Whether it is hot or cold outside, your body is always working to maintain a normal temperature of 98.6 degrees, but when temperatures are extreme, your body has to work even harder to maintain that temperature. When it’s hot, your body sweats to keep you cool. In fact, your body has about four million sweat glands, all working to cool you off by perspiring when your internal body temperature is high.
Heat exhaustion occurs when your body can’t cool off quickly enough and overheats. Symptoms of heat exhaustion include:
- Heavy sweating
To treat heat exhaustion, it’s important to move to a cool location, drink a lot of water, and use cool compresses to lower your body temperature.
Untreated heat exhaustion can lead to heat stroke, which can be life-threatening. Heat stroke occurs when your body temperature reaches 104 degrees, which is the point when your body cannot regulate temperature on its own, according to the American Academy of Family Physicians.
In addition to heat exhaustion symptoms, symptoms of heatstroke include:
- Flushed or red skin
- Lack of sweating
- Trouble breathing
Call 911 if:
- Symptoms don’t improve or person affected still has a fever of 102 degrees or higher after 30 minutes of treatment
- The person goes into shock, faints or has seizures
- The person stops breathing
Heat exhaustion and heat stroke can be prevented by staying indoors when the temperature and heat index (what the temperature feels like) are high. If you have to go outdoors during high temperatures, it’s important to take the following precautions:
- Wear lightweight, light-colored, loose-fitting clothing
- Protect yourself from the sun by wearing a hat or using an umbrella
- Use sunscreen with SPF of at least 15
- Avoid or limit alcoholic or caffeinated drinks
- Take frequent breaks in the shade or indoors
Dehydration contributes to heat exhaustion and heat stroke, so drinking plenty of water throughout the day, not just large amounts at certain times, can help prevent heat-related illnesses.

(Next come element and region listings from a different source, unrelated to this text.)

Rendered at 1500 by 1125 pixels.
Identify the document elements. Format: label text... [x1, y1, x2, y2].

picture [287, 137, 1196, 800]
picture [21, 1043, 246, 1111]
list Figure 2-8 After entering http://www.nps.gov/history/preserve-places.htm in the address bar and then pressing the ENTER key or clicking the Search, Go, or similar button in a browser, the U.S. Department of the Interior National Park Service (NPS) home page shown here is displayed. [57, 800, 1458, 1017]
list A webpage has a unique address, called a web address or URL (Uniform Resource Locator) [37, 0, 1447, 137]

Certain medicines can put you in danger of heatstroke, as well. Talk to your doctor if you take any medication that can alter the way your body reacts to heat, or have an ongoing health problem. They can help you manage the heat with your condition.
Just like you prepare your family for other emergencies, teach them the warning signs of heat-related illnesses and what to do in the event of a heat emergency. Doing so can keep your family and others safe as temperatures rise this summer.